Eurovision Song Contest: Celebrate Diversity - oder eben nicht

Eurovision Song Contest: Celebrate Diversity - oder eben nicht
Ist Kiew der Ehre gerecht? Die Bürgermeisterin von Stokholm Eva-Louise Erlandsson Slorach überreicht Schlüssel von der Eurovision dem Bürgermeister von Kiew Witali Klitschko am 31. Januar 2017.
Mit der Wahl von Julia Samoilowa als russische ESC-Kandidatin folgte der Fernsehsender Erster Kanal dem Motto des diesjährigen Eurovision Song Contest: Celebrate Diversity - feiert die Vielfalt. Doch wenn es um Russland geht, werden alle Grundsätze über Bord geworfen.

Bereits im Vorfeld des diesjährigen Eurovision Song Contest machte die Ukraine deutlich, dass sie nicht jeden Teilnehmer Russlands akzeptieren würde. Es wurde eine sogenannte Schwarze Liste mit Namen russischer Künstlern veröffentlicht, die in der Ukraine unerwünscht sind. Gründe sind zum Beispiel positive Äußerungen über die Eingliederung der Krim in die Russische Föderation. Julia Samoilowa stand jedoch nicht auf dieser Liste.

Der russische Teilnehmer Sergej Lasarew während der Proben zum Finale des 61. internationalen Wettbewerbs European Song Contest am 13. Mai 2016 in Stockholm.

Dennoch eskaliert der Streit um die Teilnahme der Sängerin am ESC in Kiew. Grund sei die Einreise der Sängerin auf die Halbinsel Krim. Laut ukrainischen Gesetzen sei dies illegal gewesen. Eine Einreise auf die Krim über einen anderen Weg als über die Ukraine sei verboten. Doch lässt sich diese Gesetze praktisch nicht anwenden. Zwischen Russland und der Ukraine gibt es nach wie vor Visafreiheit. Ein Besuch auf der Krim wird nicht im Pass vermerkt. Es erfordert also geheimdienstliche Arbeit, um einen Verstoß gegen das Gesetz zu ermitteln. Und genau das ist hier geschehen. Der ukrainische Inlandsgeheimdienst (SBU) hat ermittelt und ein Einreiseverbot verhängt.

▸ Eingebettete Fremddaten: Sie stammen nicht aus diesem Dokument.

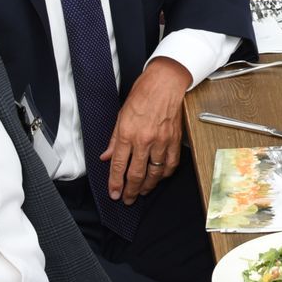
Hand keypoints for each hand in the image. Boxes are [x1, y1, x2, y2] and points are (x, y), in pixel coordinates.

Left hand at [103, 57, 191, 200]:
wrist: (166, 82)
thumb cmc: (144, 93)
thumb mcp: (121, 115)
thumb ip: (114, 139)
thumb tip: (107, 156)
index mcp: (128, 133)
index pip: (119, 166)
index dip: (115, 183)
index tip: (114, 194)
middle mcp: (145, 140)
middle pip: (136, 174)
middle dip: (130, 191)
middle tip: (127, 199)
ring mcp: (162, 141)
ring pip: (154, 173)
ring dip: (147, 186)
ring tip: (141, 191)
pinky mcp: (175, 140)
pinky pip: (170, 164)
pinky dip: (165, 175)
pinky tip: (159, 178)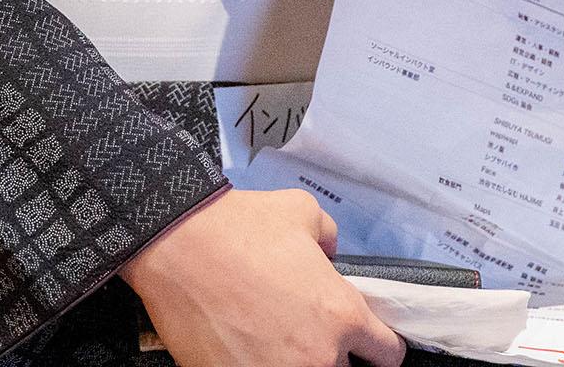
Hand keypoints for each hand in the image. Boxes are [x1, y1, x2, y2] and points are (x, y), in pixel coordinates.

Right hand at [122, 189, 404, 366]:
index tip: (365, 340)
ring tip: (273, 341)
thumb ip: (330, 237)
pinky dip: (257, 363)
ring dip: (297, 361)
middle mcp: (318, 357)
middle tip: (306, 331)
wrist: (176, 245)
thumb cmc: (238, 227)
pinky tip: (244, 347)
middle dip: (332, 353)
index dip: (377, 345)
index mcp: (342, 316)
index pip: (388, 356)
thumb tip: (328, 255)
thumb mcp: (302, 211)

Dass ein Geheimdienst gegen den Teilnehmer eines internationalen Gesangswettbewerbs ermittelt, ist sehr ungewöhnlich und stellt eine gewollte Eskalation dar. Warum die EBU als Ausrichter des Wettbewerbs ein derartiges Vorgehen deckt, darüber kann nur spekuliert werden. Neutral ist es auf keinen Fall.

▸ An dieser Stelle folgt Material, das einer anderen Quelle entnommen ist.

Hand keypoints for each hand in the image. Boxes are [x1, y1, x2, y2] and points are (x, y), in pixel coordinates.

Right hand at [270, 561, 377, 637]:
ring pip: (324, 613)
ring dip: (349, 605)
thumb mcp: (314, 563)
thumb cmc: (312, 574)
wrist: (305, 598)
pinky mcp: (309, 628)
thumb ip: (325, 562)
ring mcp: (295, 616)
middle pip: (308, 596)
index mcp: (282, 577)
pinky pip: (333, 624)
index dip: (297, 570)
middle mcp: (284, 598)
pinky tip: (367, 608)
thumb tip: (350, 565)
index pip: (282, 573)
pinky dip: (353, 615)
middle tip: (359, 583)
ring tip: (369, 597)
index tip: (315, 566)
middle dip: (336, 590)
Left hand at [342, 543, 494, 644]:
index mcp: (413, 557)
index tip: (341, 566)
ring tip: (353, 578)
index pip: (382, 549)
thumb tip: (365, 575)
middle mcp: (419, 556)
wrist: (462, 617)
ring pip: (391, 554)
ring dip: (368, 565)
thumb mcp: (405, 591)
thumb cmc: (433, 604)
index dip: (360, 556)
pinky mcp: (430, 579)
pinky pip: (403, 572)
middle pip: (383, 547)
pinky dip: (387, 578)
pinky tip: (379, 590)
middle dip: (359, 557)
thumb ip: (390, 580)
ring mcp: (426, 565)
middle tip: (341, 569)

Julia Samoilowa, die als russische Teilnehmerin am ESC vorgesehen war, am Moskauer Flughafen; 16. März 2017

Rechtsstaat bedeutet, dass Personen, die gegen ein Gesetz verstoßen haben, angeklagt werden und vor ein Gericht kommen. Das Gericht ist unabhängig. Dort werden Beweise vorgebracht, Zeugen werden angehört, man kommt zu einem Urteil. Dieses ist in der ersten Instanz in der Regel nicht endgültig. Ein Verurteilter hat in einem Rechtsstaat die Möglichkeit, innerhalb einer Frist in Berufung zu gehen, um das Urteil von einer höheren Instanz überprüfen zu lassen.

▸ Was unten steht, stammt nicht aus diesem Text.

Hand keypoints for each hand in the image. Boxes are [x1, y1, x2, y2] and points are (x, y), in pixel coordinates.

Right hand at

Im Fall Julia Samoilowa spricht der SBU Recht. Eine Anklage findet nicht statt, und die Möglichkeit einer Überprüfung des Urteils gibt es auch nicht. Es herrscht Willkür.

Mit der Ukraine steht es seit dem Maidan nicht zum Besten. Wie schlecht es wirklich steht, wird nun für ein breites Publikum an Julia Samoilowa deutlich gemacht. Umso erstaunlicher sind die Reaktionen sowohl der EBU als auch die einiger deutscher Kommentatoren. Julia Samoilowa sei für russische Propaganda-Zwecke missbraucht worden, mutmaßt beispielsweise Jan Feddersen. Es sei immer der Kreml, der den Westen provozieren will. Dabei ist das genau das Gegenteil der Fall. Die Themen Behinderung und Inklusion sind in Russland ernste Themen.

Das Einreiseverbot der Ukraine gegenüber Julia Samoilowa ist seinem ganzen Verfahren sehr fragwürdig. Die Stellungnahmen der EBU sind bedauerlich. Die Parteinahme für die Ukraine ist mehr als erstaunlich. Dass der ESC unpolitisch sei, stimmt einfach nicht.